Exercice
Rédigez la suite de l'extrait de décision de justice sur le poste de directeur réseau, juste après sa dernière phrase.

Texte source
-=-=-=-=-
La société BSS est une société de droit français qui a son siège social à [Localité 13] et dont le président est M. [C].
La société BGL est une société de droit luxembourgeois qui a son siège social à Luxembourg et dont le président est M. [O].
Les intimées indiquent dans leurs conclusions, sans que M. [B] n'émette de critique circonstanciée à ce sujet, que la société BSS est une société du groupe [E] dont l'activité consiste à fournir des prestations de services supports notamment dans les domaines administratif, juridique, fiscal, comptable, informatique, marketing et communication à destination des autres sociétés du groupe. Elles ajoutent que la société BGL est, quant à elle, la société au sein du groupe qui est détentrice des droits d'exploitation de la marque Barnes et concentre les activités de licences de la marque.
Selon les éléments versés aux débats par les différentes parties, M. [B], qui était alors salarié de la société Junot immobilier, également spécialisée dans l'immobilier haut de gamme, a eu un entretien le 13 novembre 2019 avec M. [J], directeur général de la société [E], société tierce appartenant au groupe [E]. M. [B] explique que cet entretien était consécutif au démarchage dont il avait fait l'objet courant octobre 2019 par les équipes du groupe [E] afin qu'il les rejoigne comme « directeur réseau » en charge des licenciés. Les intimées exposent que l'entretien faisait suite à la diffusion à compter de juillet 2019 d'une offre d'emploi par le groupe [E] afin de pourvoir le poste de directeur réseau au sein de la société BGL et qu'à l'automne 2019 M. [B] avait présenté sa candidature à ce poste, ce qui est contesté par celui-ci.
-=-=-=-=-
(Texte extrait de chaque page)
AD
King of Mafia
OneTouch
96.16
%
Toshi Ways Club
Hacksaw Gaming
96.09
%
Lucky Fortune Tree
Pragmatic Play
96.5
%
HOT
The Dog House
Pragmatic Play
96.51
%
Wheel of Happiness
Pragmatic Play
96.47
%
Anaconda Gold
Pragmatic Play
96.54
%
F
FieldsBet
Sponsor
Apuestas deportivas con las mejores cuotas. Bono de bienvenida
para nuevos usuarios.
-=-=-=-=-
Réponse
Malgré l'arrêt rendu le 2 octobre 2024 enjoignant aux parties de communiquer les échanges entre les parties antérieurs au 22 novembre 2019, M. [B] ne produit aucun élément permettant à la cour de déterminer de quelle manière celui-ci a été amené à avoir un entretien avec M. [J] le 13 novembre 2019. Les intimées produisent en revanche plusieurs courriels montrant que le 23 juillet 2019 M. [O], qui avait entre autres fonctions celle de président de la société BGL, a informé notamment Mme [D], secrétaire générale et directrice juridique de la société BSS, et M. [W], administrateur de la société BGL, de sa décision qu'un « directeur réseau doit être recruté par BGL au Luxembourg. Pourrions-nous recourir aux services d'un chasseur de tête sur place ». Par courriel du 25 juillet 2019, Mme [D] répondait à M. [O], avec mise en copie à M. [W], que « nous avons déjà reposté mardi notre offre d'embauche à partir de Linkedin en précisant que le poste était basé au Luxembourg. Nous avons également commencé à circuler l'offre par notre réseau personnel au Luxembourg (...) ».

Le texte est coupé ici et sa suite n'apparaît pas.